Beijing becoming required stop for antitrust approval


Beijing is on its way to joining Washington and Brussels, the EU capital, as a required stop for gaining antitrust approval for global merger deals.

Chinese officials are working on an anti-monopoly law that would require companies seeking mergers or acquisitions to notify Chinese authorities if one or more of the parties involved has 1.5 billion yuan (US$184 million) of business in China.

Authorities would then review the deals for their impact on competition in the domestic market -- just as the US and EU do.

Passage of the Anti-monopoly Law is expected early next year.

That prospect is filling people in Chinese business and legal circles with uncertainty as they wait for Beijing to finish up a law that will add antitrust enforcement to its wide powers over the economy.

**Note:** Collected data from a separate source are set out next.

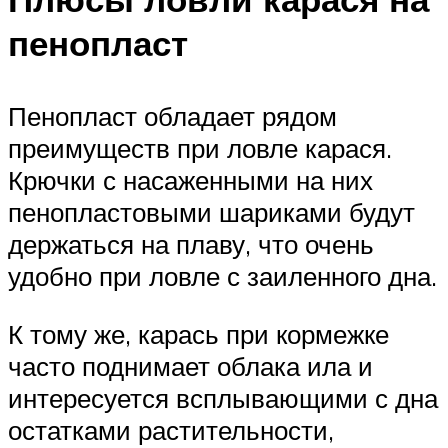
пенопласт
Пенопласт обладает рядом
преимуществ при ловле карася.
Крючки с насаженными на них
пенопластовыми шариками будут
держаться на плаву, что очень
удобно при ловле с заиленного дна.
К тому же, карась при кормежке
часто поднимает облака ила и
интересуется всплывающими с дна
остатками растительности,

China's growing role in the global economy will give the law international reach. There are about 280,000 foreign-financed companies in China, and most of the world's biggest companies have some kind of local operation.

The drafting of the law has attracted an unusual amount of international comment and advice, particularly from US and EU governments and business groups.

"China realizes that the world is watching and it must play fair in the implementation of the Anti-monopoly Law," said James Zimmerman, a Beijing-based partner with Squire, Sanders & Dempsey LLP.

"Given the long history of state-managed enterprises and protectionism, it still is going to take time for China to fully accept cross-border mergers and acquisitions," he said.

The most recent public draft of the law, dated July, says that any global transaction with a value of more than 200 million yuan, and in which one party has at least 1.5 billion yuan in sales or assets in China is subject to the notification requirement.

How such a process would play out is untested. But in similar cases elsewhere, rejection by a foreign authority has killed deals.

Most famously, opposition from EU antitrust authorities in 2001 triggered the collapse of General Electric Co's proposed purchase of Honeywell International Inc -- marking the first time that the European Commission thwarted a merger between two US companies.

Now operations in China are beginning to affect transnational deals.

Joerg Wuttke, vice president of the EU Chamber of Commerce in China, said one of its member companies this year has had to seek approval from European antitrust authorities for an acquisition in China because the deal would push its global market share in certain products above set levels.